- What needs to be done
All of the records should be given back exactly and in full.

- Records for the task
_ _ _

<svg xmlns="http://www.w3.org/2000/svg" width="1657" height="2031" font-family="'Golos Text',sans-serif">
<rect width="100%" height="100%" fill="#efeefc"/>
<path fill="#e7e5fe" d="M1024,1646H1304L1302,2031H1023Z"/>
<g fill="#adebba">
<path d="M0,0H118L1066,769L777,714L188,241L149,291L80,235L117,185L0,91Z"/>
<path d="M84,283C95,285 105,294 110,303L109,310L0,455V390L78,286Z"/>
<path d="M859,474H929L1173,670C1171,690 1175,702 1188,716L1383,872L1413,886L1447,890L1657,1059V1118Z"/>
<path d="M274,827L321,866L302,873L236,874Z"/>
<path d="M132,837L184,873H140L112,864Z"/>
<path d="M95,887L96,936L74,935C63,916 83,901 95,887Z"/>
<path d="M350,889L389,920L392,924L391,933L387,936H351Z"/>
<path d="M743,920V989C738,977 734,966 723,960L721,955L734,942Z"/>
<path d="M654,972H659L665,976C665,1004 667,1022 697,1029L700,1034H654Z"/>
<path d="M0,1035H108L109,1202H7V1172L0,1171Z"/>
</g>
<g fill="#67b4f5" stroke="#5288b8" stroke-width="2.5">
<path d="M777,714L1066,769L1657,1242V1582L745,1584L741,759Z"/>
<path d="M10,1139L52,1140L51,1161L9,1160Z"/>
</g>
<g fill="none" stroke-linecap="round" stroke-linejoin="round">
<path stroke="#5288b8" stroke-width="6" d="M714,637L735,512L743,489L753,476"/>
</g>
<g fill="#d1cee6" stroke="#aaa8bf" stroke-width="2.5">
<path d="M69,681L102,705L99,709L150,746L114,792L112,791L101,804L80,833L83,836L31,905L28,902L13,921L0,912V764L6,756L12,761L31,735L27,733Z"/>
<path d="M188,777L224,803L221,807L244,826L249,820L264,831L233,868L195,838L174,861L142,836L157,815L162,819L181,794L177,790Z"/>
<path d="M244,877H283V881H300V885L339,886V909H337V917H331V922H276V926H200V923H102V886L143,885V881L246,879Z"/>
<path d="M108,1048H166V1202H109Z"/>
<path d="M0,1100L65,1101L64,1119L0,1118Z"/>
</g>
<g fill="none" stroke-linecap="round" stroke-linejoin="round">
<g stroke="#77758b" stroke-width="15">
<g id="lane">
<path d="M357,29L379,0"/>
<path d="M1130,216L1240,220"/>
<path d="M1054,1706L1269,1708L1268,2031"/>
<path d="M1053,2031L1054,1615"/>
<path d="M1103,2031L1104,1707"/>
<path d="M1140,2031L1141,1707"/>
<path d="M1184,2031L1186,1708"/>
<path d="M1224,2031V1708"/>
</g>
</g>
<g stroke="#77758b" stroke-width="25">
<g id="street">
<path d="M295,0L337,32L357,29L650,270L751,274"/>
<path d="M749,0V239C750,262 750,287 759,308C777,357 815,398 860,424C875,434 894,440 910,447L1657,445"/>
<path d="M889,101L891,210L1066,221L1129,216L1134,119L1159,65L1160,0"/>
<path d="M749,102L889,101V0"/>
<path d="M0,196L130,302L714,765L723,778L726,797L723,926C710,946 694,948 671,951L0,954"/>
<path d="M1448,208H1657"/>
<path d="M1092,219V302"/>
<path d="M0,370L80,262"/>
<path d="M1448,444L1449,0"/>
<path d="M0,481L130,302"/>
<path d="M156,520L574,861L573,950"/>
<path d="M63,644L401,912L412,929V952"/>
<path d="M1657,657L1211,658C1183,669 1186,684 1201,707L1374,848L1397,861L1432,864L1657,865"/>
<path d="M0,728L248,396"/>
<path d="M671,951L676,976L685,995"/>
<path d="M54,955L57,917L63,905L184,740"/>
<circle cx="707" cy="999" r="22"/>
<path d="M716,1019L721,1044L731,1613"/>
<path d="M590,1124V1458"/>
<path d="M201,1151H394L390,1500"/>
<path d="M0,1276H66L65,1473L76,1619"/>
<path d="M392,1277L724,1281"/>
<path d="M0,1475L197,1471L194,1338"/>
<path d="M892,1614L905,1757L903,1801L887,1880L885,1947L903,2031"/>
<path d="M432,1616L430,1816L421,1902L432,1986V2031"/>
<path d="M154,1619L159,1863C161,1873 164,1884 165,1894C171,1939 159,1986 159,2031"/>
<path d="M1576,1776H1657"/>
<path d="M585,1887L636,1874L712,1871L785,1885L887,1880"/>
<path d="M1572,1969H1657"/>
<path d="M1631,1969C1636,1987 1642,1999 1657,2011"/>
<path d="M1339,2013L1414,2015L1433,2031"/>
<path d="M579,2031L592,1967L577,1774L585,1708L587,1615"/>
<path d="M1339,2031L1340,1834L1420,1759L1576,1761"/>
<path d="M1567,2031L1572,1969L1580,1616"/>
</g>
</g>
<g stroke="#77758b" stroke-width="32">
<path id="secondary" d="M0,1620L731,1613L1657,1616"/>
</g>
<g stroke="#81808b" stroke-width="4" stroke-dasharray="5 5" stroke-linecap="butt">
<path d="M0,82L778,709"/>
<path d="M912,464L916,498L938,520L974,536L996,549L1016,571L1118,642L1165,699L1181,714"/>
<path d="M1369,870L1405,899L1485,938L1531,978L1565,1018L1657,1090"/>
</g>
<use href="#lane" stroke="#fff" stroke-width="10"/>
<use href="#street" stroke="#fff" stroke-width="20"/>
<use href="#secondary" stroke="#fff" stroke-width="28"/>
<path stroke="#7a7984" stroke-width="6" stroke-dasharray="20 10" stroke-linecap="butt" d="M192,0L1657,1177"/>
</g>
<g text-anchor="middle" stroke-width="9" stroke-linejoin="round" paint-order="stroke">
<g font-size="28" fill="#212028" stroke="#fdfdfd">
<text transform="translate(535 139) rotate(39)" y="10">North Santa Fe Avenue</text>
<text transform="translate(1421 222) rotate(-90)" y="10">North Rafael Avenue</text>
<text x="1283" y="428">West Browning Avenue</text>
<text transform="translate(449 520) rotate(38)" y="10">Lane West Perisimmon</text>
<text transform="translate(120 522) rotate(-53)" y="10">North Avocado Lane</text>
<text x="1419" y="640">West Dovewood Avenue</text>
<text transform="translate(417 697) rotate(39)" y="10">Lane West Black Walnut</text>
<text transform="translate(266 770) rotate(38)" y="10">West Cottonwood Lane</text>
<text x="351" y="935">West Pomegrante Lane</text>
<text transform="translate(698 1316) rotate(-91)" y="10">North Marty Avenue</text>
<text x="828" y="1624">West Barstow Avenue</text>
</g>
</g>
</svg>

_ _ _

- Task output
<svg xmlns="http://www.w3.org/2000/svg" width="1657" height="2031" font-family="'Golos Text',sans-serif">
<rect width="100%" height="100%" fill="#efeefc"/>
<path fill="#e7e5fe" d="M1024,1646H1304L1302,2031H1023Z"/>
<g fill="#adebba">
<path d="M0,0H118L1066,769L777,714L188,241L149,291L80,235L117,185L0,91Z"/>
<path d="M84,283C95,285 105,294 110,303L109,310L0,455V390L78,286Z"/>
<path d="M859,474H929L1173,670C1171,690 1175,702 1188,716L1383,872L1413,886L1447,890L1657,1059V1118Z"/>
<path d="M274,827L321,866L302,873L236,874Z"/>
<path d="M132,837L184,873H140L112,864Z"/>
<path d="M95,887L96,936L74,935C63,916 83,901 95,887Z"/>
<path d="M350,889L389,920L392,924L391,933L387,936H351Z"/>
<path d="M743,920V989C738,977 734,966 723,960L721,955L734,942Z"/>
<path d="M654,972H659L665,976C665,1004 667,1022 697,1029L700,1034H654Z"/>
<path d="M0,1035H108L109,1202H7V1172L0,1171Z"/>
</g>
<g fill="#67b4f5" stroke="#5288b8" stroke-width="2.5">
<path d="M777,714L1066,769L1657,1242V1582L745,1584L741,759Z"/>
<path d="M10,1139L52,1140L51,1161L9,1160Z"/>
</g>
<g fill="none" stroke-linecap="round" stroke-linejoin="round">
<path stroke="#5288b8" stroke-width="6" d="M714,637L735,512L743,489L753,476"/>
</g>
<g fill="#d1cee6" stroke="#aaa8bf" stroke-width="2.5">
<path d="M69,681L102,705L99,709L150,746L114,792L112,791L101,804L80,833L83,836L31,905L28,902L13,921L0,912V764L6,756L12,761L31,735L27,733Z"/>
<path d="M188,777L224,803L221,807L244,826L249,820L264,831L233,868L195,838L174,861L142,836L157,815L162,819L181,794L177,790Z"/>
<path d="M244,877H283V881H300V885L339,886V909H337V917H331V922H276V926H200V923H102V886L143,885V881L246,879Z"/>
<path d="M108,1048H166V1202H109Z"/>
<path d="M0,1100L65,1101L64,1119L0,1118Z"/>
</g>
<g fill="none" stroke-linecap="round" stroke-linejoin="round">
<g stroke="#77758b" stroke-width="15">
<g id="lane">
<path d="M357,29L379,0"/>
<path d="M1130,216L1240,220"/>
<path d="M1054,1706L1269,1708L1268,2031"/>
<path d="M1053,2031L1054,1615"/>
<path d="M1103,2031L1104,1707"/>
<path d="M1140,2031L1141,1707"/>
<path d="M1184,2031L1186,1708"/>
<path d="M1224,2031V1708"/>
</g>
</g>
<g stroke="#77758b" stroke-width="25">
<g id="street">
<path d="M295,0L337,32L357,29L650,270L751,274"/>
<path d="M749,0V239C750,262 750,287 759,308C777,357 815,398 860,424C875,434 894,440 910,447L1657,445"/>
<path d="M889,101L891,210L1066,221L1129,216L1134,119L1159,65L1160,0"/>
<path d="M749,102L889,101V0"/>
<path d="M0,196L130,302L714,765L723,778L726,797L723,926C710,946 694,948 671,951L0,954"/>
<path d="M1448,208H1657"/>
<path d="M1092,219V302"/>
<path d="M0,370L80,262"/>
<path d="M1448,444L1449,0"/>
<path d="M0,481L130,302"/>
<path d="M156,520L574,861L573,950"/>
<path d="M63,644L401,912L412,929V952"/>
<path d="M1657,657L1211,658C1183,669 1186,684 1201,707L1374,848L1397,861L1432,864L1657,865"/>
<path d="M0,728L248,396"/>
<path d="M671,951L676,976L685,995"/>
<path d="M54,955L57,917L63,905L184,740"/>
<circle cx="707" cy="999" r="22"/>
<path d="M716,1019L721,1044L731,1613"/>
<path d="M590,1124V1458"/>
<path d="M201,1151H394L390,1500"/>
<path d="M0,1276H66L65,1473L76,1619"/>
<path d="M392,1277L724,1281"/>
<path d="M0,1475L197,1471L194,1338"/>
<path d="M892,1614L905,1757L903,1801L887,1880L885,1947L903,2031"/>
<path d="M432,1616L430,1816L421,1902L432,1986V2031"/>
<path d="M154,1619L159,1863C161,1873 164,1884 165,1894C171,1939 159,1986 159,2031"/>
<path d="M1576,1776H1657"/>
<path d="M585,1887L636,1874L712,1871L785,1885L887,1880"/>
<path d="M1572,1969H1657"/>
<path d="M1631,1969C1636,1987 1642,1999 1657,2011"/>
<path d="M1339,2013L1414,2015L1433,2031"/>
<path d="M579,2031L592,1967L577,1774L585,1708L587,1615"/>
<path d="M1339,2031L1340,1834L1420,1759L1576,1761"/>
<path d="M1567,2031L1572,1969L1580,1616"/>
</g>
</g>
<g stroke="#77758b" stroke-width="32">
<path id="secondary" d="M0,1620L731,1613L1657,1616"/>
</g>
<g stroke="#81808b" stroke-width="4" stroke-dasharray="5 5" stroke-linecap="butt">
<path d="M0,82L778,709"/>
<path d="M912,464L916,498L938,520L974,536L996,549L1016,571L1118,642L1165,699L1181,714"/>
<path d="M1369,870L1405,899L1485,938L1531,978L1565,1018L1657,1090"/>
</g>
<use href="#lane" stroke="#fff" stroke-width="10"/>
<use href="#street" stroke="#fff" stroke-width="20"/>
<use href="#secondary" stroke="#fff" stroke-width="28"/>
<path stroke="#7a7984" stroke-width="6" stroke-dasharray="20 10" stroke-linecap="butt" d="M192,0L1657,1177"/>
</g>
<g text-anchor="middle" stroke-width="9" stroke-linejoin="round" paint-order="stroke">
<g font-size="28" fill="#212028" stroke="#fdfdfd">
<text transform="translate(535 139) rotate(39)" y="10">North Santa Fe Avenue</text>
<text transform="translate(1421 222) rotate(-90)" y="10">North Rafael Avenue</text>
<text x="1283" y="428">West Browning Avenue</text>
<text transform="translate(449 520) rotate(38)" y="10">Lane West Perisimmon</text>
<text transform="translate(120 522) rotate(-53)" y="10">North Avocado Lane</text>
<text x="1419" y="640">West Dovewood Avenue</text>
<text transform="translate(417 697) rotate(39)" y="10">Lane West Black Walnut</text>
<text transform="translate(266 770) rotate(38)" y="10">West Cottonwood Lane</text>
<text x="351" y="935">West Pomegrante Lane</text>
<text transform="translate(698 1316) rotate(-91)" y="10">North Marty Avenue</text>
<text x="828" y="1624">West Barstow Avenue</text>
</g>
</g>
</svg>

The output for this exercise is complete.